Activity
Update the rows from the line with "remboursement des médicaments contre le" up to and including the line with "Le 16/12/2025 à 18h55", putting "freins" in place of "obstacles" and keeping every other word as it stands.

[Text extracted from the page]
#####

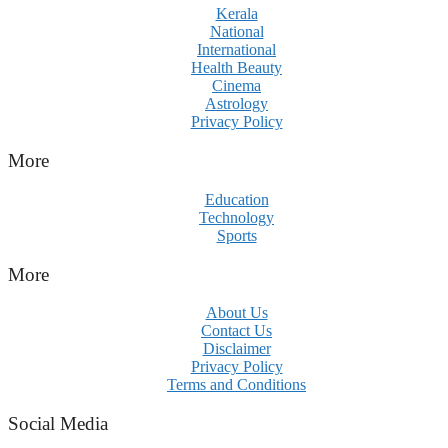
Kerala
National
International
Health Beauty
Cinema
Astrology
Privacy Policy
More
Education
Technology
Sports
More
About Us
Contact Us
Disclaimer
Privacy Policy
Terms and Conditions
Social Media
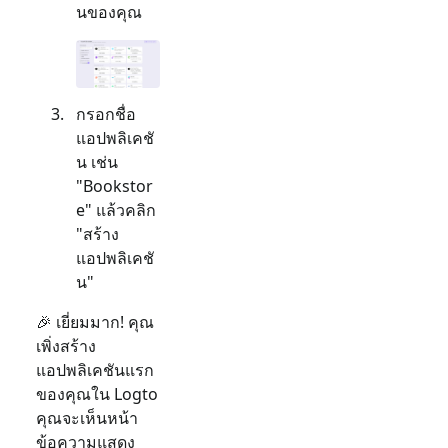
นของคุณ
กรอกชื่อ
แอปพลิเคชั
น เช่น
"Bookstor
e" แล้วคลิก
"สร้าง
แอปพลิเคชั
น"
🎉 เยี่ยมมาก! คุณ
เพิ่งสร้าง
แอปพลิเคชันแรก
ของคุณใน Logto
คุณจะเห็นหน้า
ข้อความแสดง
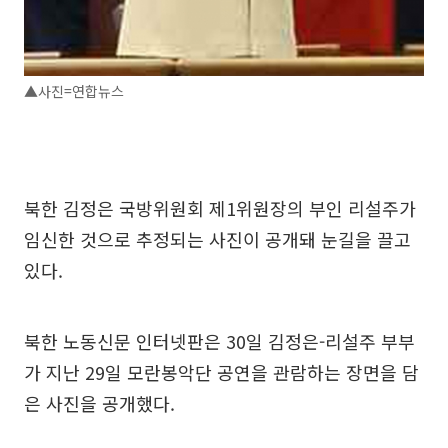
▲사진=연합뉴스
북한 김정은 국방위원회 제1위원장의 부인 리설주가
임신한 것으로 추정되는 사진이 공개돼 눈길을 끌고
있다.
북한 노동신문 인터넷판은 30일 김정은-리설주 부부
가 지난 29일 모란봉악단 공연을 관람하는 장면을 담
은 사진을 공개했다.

#####

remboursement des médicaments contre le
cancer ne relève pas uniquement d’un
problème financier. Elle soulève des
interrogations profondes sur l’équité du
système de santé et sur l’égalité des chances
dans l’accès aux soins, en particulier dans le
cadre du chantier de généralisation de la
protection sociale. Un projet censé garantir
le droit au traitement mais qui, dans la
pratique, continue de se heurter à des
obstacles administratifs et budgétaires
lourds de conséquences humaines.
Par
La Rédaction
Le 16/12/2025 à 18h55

#####

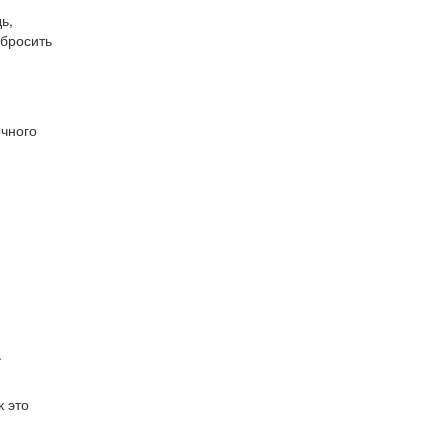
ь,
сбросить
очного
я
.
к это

#####

Exercise response
remboursement des médicaments contre le
cancer ne relève pas uniquement d’un
problème financier. Elle soulève des
interrogations profondes sur l’équité du
système de santé et sur l’égalité des chances
dans l’accès aux soins, en particulier dans le
cadre du chantier de généralisation de la
protection sociale. Un projet censé garantir
le droit au traitement mais qui, dans la
pratique, continue de se heurter à des
freins administratifs et budgétaires
lourds de conséquences humaines.
Par
La Rédaction
Le 16/12/2025 à 18h55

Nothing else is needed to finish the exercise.